» Data records
+--
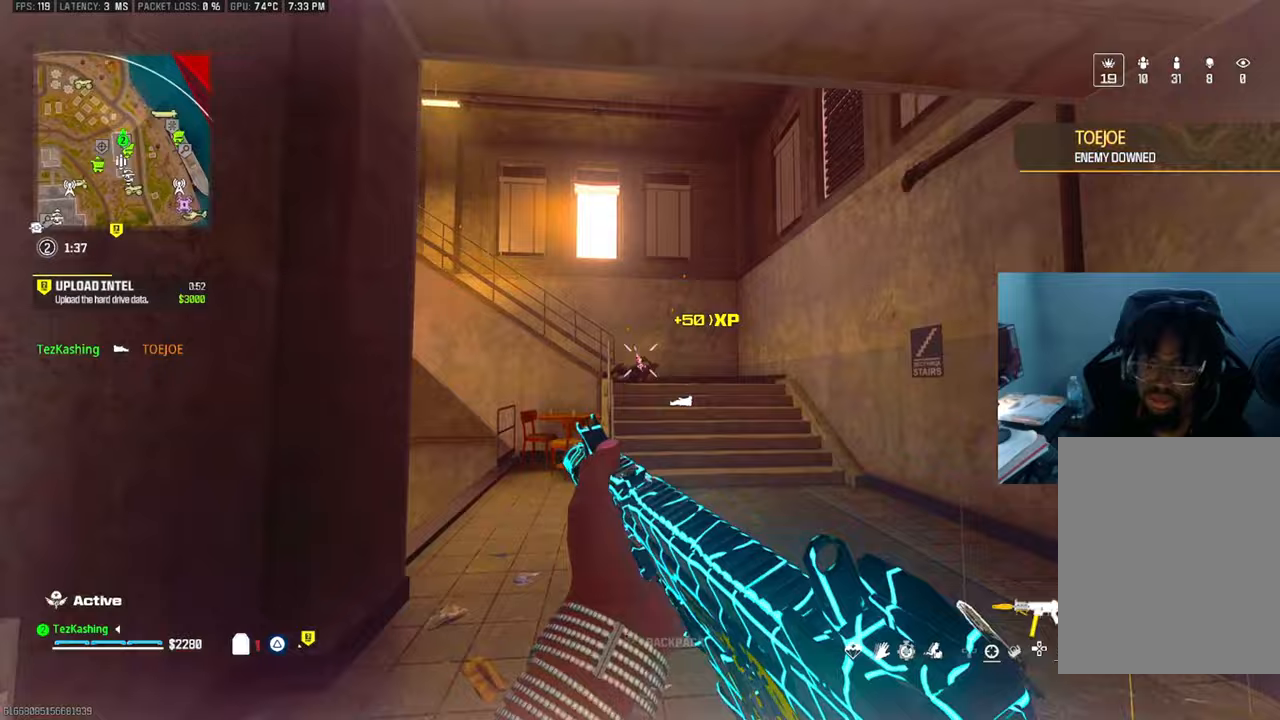
Gameplay with a controller (PlayStation layout); each line is a JSON object with the inputs held at the frame after it. "events" lists button and stick changes between this image and that frame as [ms after this image, input, new state], when the widget could be followed in between.
{"buttons": [], "left_stick": "down-left", "right_stick": "center", "events": [[133, "R2", "up"], [150, "left_stick", "down-right"], [200, "right_stick", "center"], [300, "left_stick", "down"], [433, "left_stick", "down-left"]]}
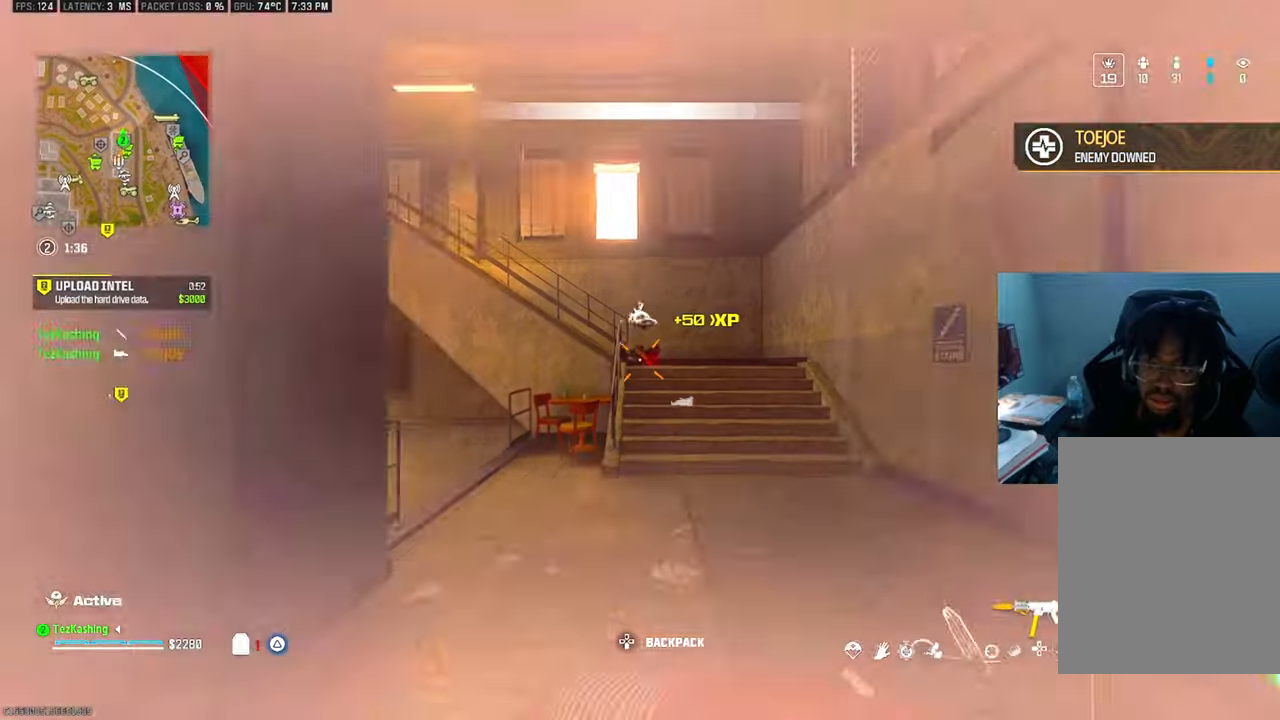
{"buttons": [], "left_stick": "up", "right_stick": "down"}
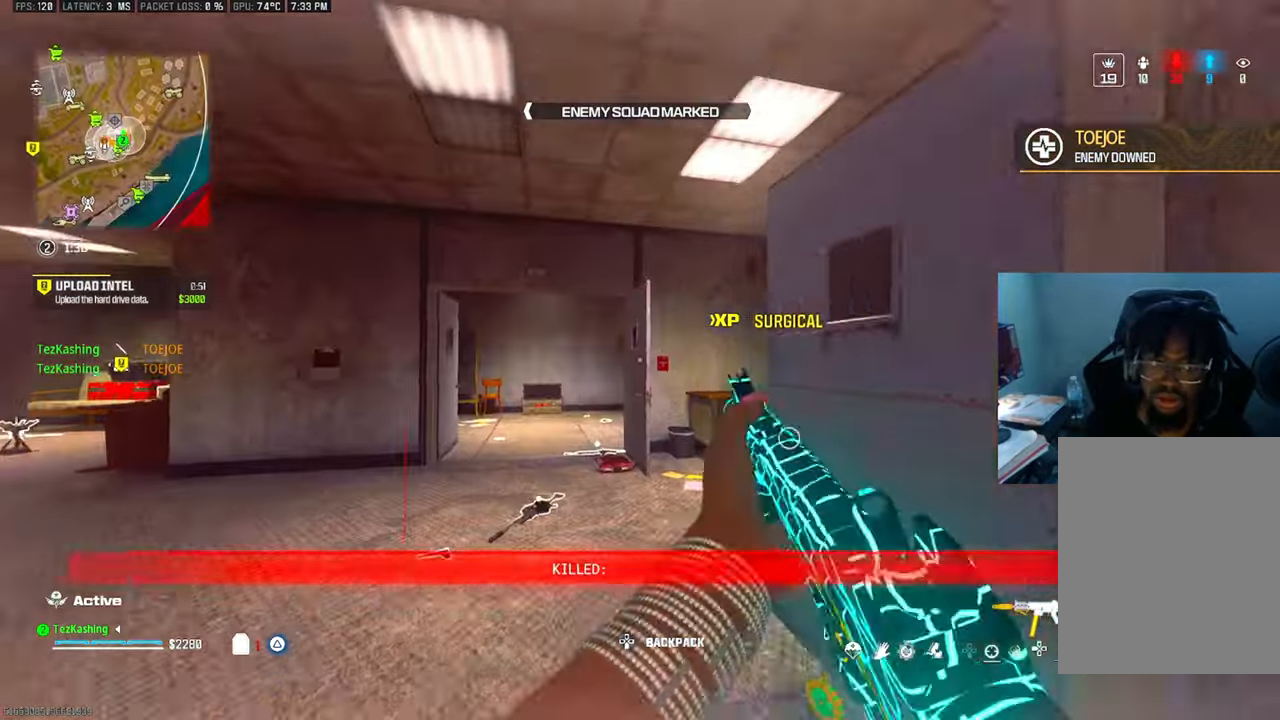
{"buttons": ["L2"], "left_stick": "up", "right_stick": "center", "events": [[133, "CIRCLE", "down"], [233, "CIRCLE", "up"], [283, "CIRCLE", "down"], [367, "CIRCLE", "up"], [400, "right_stick", "center"], [483, "L2", "down"]]}
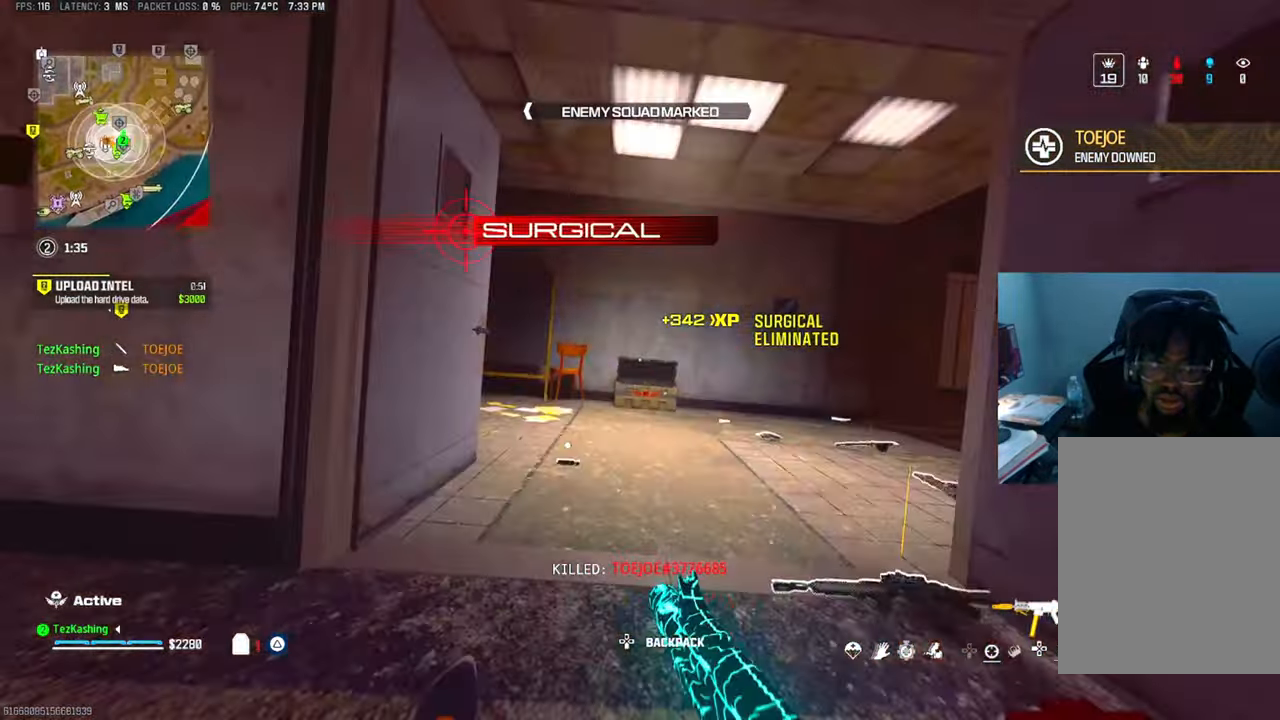
{"buttons": [], "left_stick": "up-right", "right_stick": "right", "events": [[50, "left_stick", "down-right"], [50, "right_stick", "right"], [117, "L2", "up"], [267, "left_stick", "up-right"], [300, "right_stick", "center"], [417, "right_stick", "right"]]}
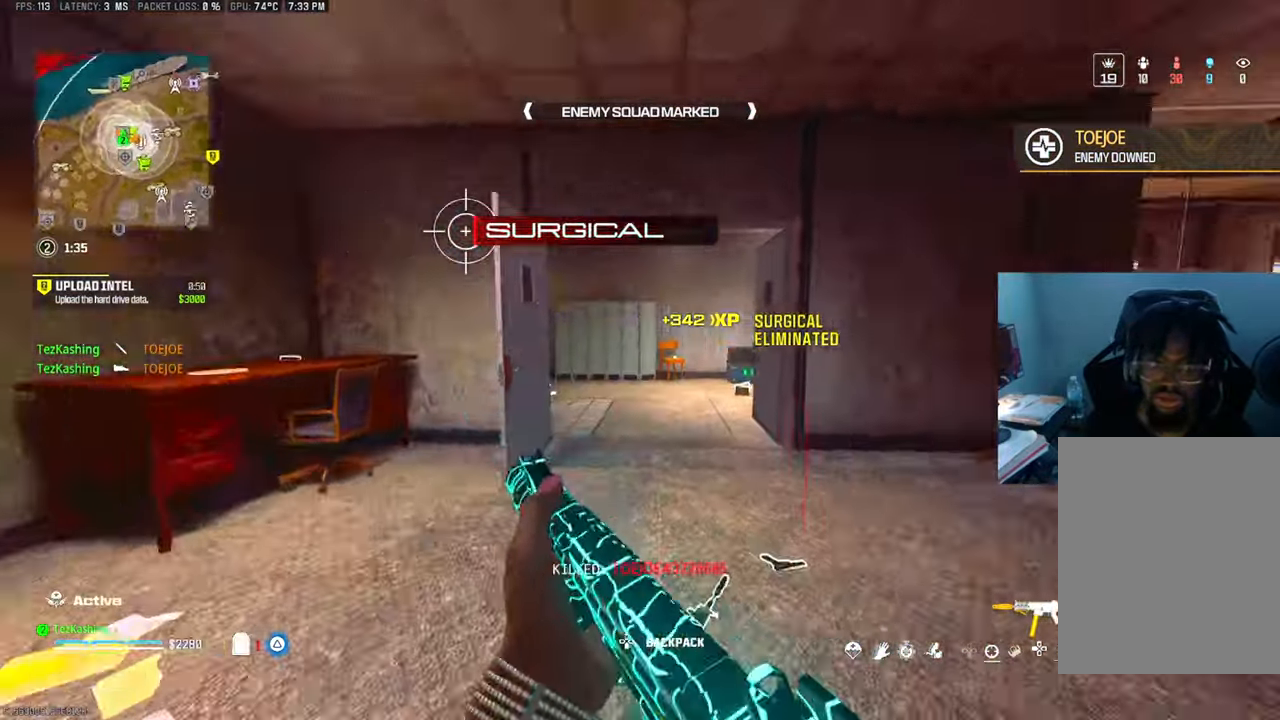
{"buttons": ["R1"], "left_stick": "right", "right_stick": "down", "events": [[67, "right_stick", "left"], [83, "CIRCLE", "down"], [150, "CIRCLE", "up"], [350, "R1", "down"], [450, "left_stick", "right"], [500, "right_stick", "down"]]}
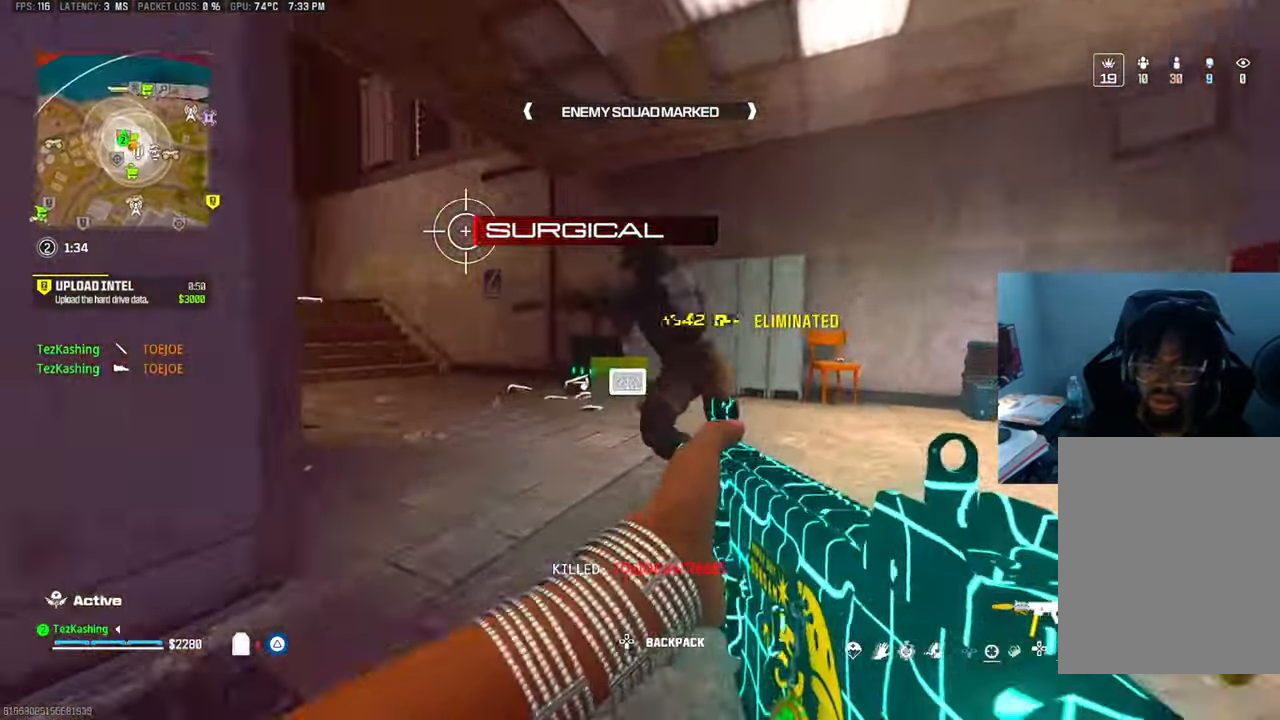
{"buttons": ["L1", "R1"], "left_stick": "down-left", "right_stick": "center", "events": [[117, "right_stick", "down-left"], [250, "L2", "down"], [283, "left_stick", "down-left"], [283, "right_stick", "down-right"], [300, "R1", "up"], [383, "R1", "down"], [417, "L2", "up"], [417, "right_stick", "center"], [450, "L1", "down"]]}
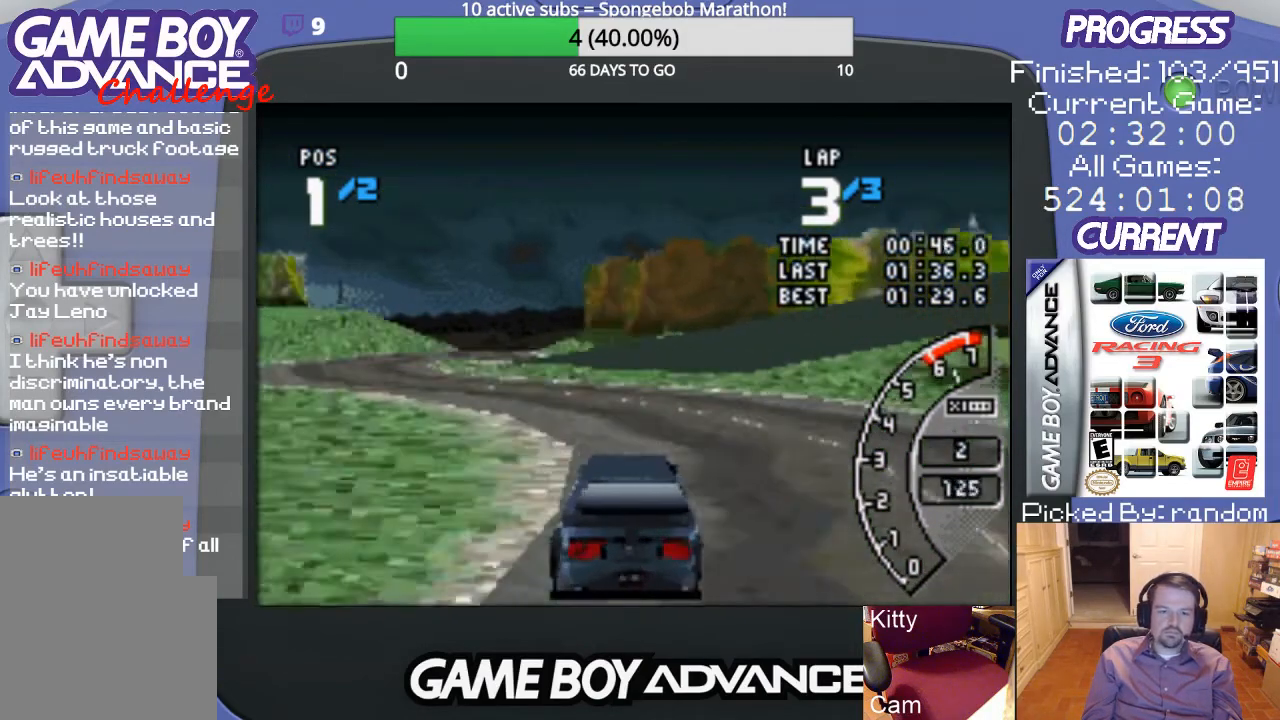
Gameplay with a controller (Nintendo layout); each line is a JSON object with the inputs held at the frame after it. "events" lists button and stick changes between this image and that frame as [ms after this image, input, new state], when the widget could be followed in between. Not read: L3 R3.
{"buttons": ["A"], "events": [[400, "DPAD_LEFT", "up"]]}
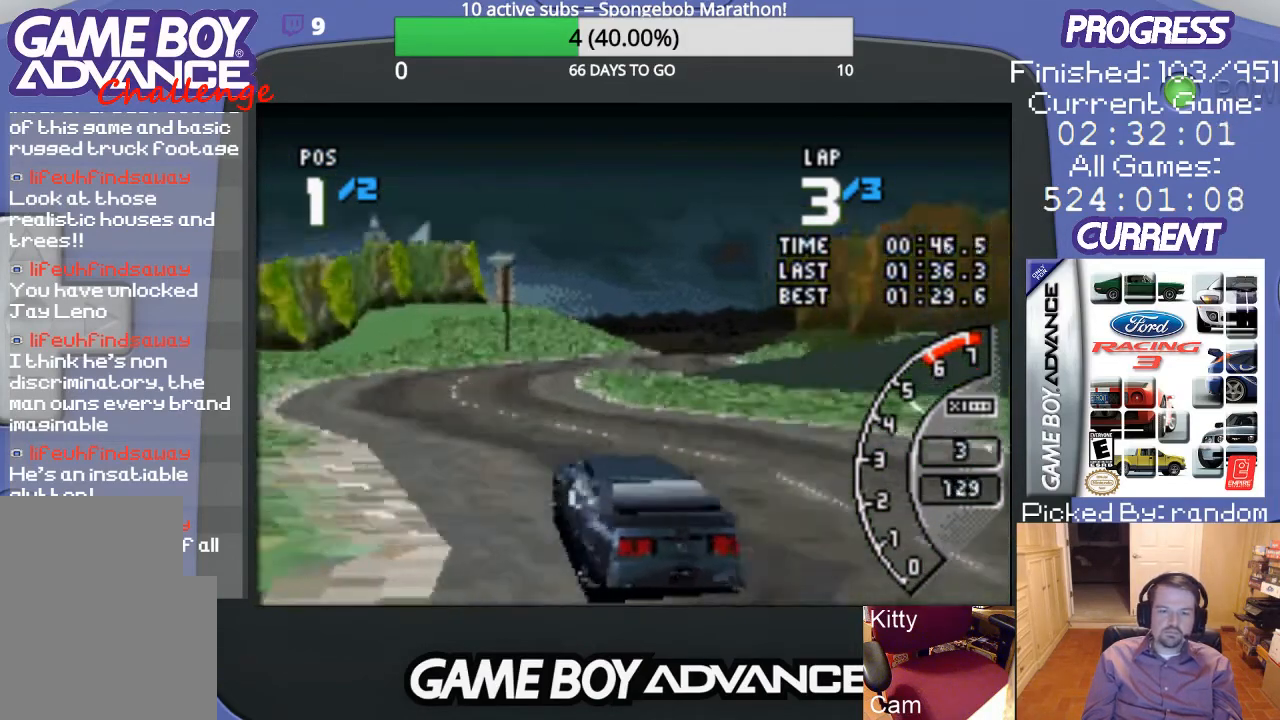
{"buttons": ["A"], "events": [[300, "DPAD_RIGHT", "down"], [467, "DPAD_RIGHT", "up"]]}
+--
Word for word, write out each of the records, but not the pictures.

Gameplay with a controller (PlayStation layout); each line is a JSON object with the inputs held at the frame after it. "events" lists button and stick changes between this image and that frame as [ms after this image, input, new state], when the widget could be followed in between.
{"buttons": [], "left_stick": "down-left", "right_stick": "center", "events": [[133, "R2", "up"], [150, "left_stick", "down-right"], [200, "right_stick", "center"], [300, "left_stick", "down"], [433, "left_stick", "down-left"]]}
{"buttons": [], "left_stick": "up", "right_stick": "down"}
{"buttons": ["L2"], "left_stick": "up", "right_stick": "center", "events": [[133, "CIRCLE", "down"], [233, "CIRCLE", "up"], [283, "CIRCLE", "down"], [367, "CIRCLE", "up"], [400, "right_stick", "center"], [483, "L2", "down"]]}
{"buttons": [], "left_stick": "up-right", "right_stick": "right", "events": [[50, "left_stick", "down-right"], [50, "right_stick", "right"], [117, "L2", "up"], [267, "left_stick", "up-right"], [300, "right_stick", "center"], [417, "right_stick", "right"]]}
{"buttons": ["R1"], "left_stick": "right", "right_stick": "down", "events": [[67, "right_stick", "left"], [83, "CIRCLE", "down"], [150, "CIRCLE", "up"], [350, "R1", "down"], [450, "left_stick", "right"], [500, "right_stick", "down"]]}
{"buttons": ["L1", "R1"], "left_stick": "down-left", "right_stick": "center", "events": [[117, "right_stick", "down-left"], [250, "L2", "down"], [283, "left_stick", "down-left"], [283, "right_stick", "down-right"], [300, "R1", "up"], [383, "R1", "down"], [417, "L2", "up"], [417, "right_stick", "center"], [450, "L1", "down"]]}
Gameplay with a controller (Nintendo layout); each line is a JSON object with the inputs held at the frame after it. "events" lists button and stick changes between this image and that frame as [ms after this image, input, new state], when the widget could be followed in between. Not read: L3 R3.
{"buttons": ["A"], "events": [[400, "DPAD_LEFT", "up"]]}
{"buttons": ["A"], "events": [[300, "DPAD_RIGHT", "down"], [467, "DPAD_RIGHT", "up"]]}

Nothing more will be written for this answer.